§ **What is expected**
In the text below on monumental buildings, list every style of architecture that it names.

§ **Document**

========

A spiral stair no wider than your shoulders. A whispering gallery. A raven by Norman stone. When we are very young, we experience monumental buildings in random ways. Details, more than information, hold our attention, as do sounds, touch and smell. On first encounter, the sheer enormity of St Paul's Cathedral or the beguiling variety of the Tower of London are all too much to make sense of in anything like coherent fashion.
And, if as children, we are lucky to be taken to see such famous sights as the Eiffel Tower, the Taj Mahal or the Empire State Building, how much more there is for our developing senses to take in. Pretty soon, though, we begin to put such overwhelming buildings into some kind of perspective and proportion. We like to know how tall they are, which is the biggest, how many London buses long they are and how many football pitches would fit into the base of the Great Pyramid of Cheops. (Answer: At least seven Old Traffords).
More or less accurate dates follow, and then the names of particular styles of architecture: all those perplexing labels like Early English, Decorated and Perpendicular Gothic. Or Mannerism, Baroque and Rococo. And, whether such encounters were force-fed through school textbooks, or learned through personal interest, we meet the architects who designed the world's most famous buildings.
Many of us knew Christopher Wren from an early age, an English gentleman as likely to appear on postage stamps, bank notes and Latin inscriptions (Lector, si monumentum requiris, circumspice) as he was in clerihews: Sir Christopher Wren Said, "I am going to dine with some men. If anyone calls say I am designing St Paul's.
Much later, we might well have heard of Antoni Gaudí (Sagrada Familia) or even Jørn Utzon (Sydney Opera House). On the way to meeting these legendary Catalonian and Danish talents, we may have encountered John Vanbrugh, Nicholas Hawksmoor, Robert Adam and that litany of Renaissance men -Brunelleschi, Bernini, Borromini - so hard, at first, to disentangle from one another even though their works are as different from one another as gesso is from formaggio.

========

§ **Given information**
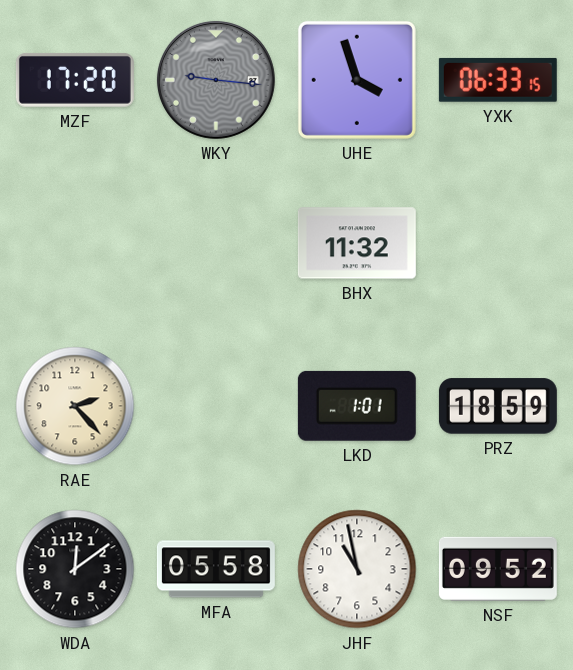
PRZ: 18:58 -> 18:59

========

§ **Worked solution**
Early English, Decorated, Perpendicular Gothic, Mannerism, Baroque, Rococo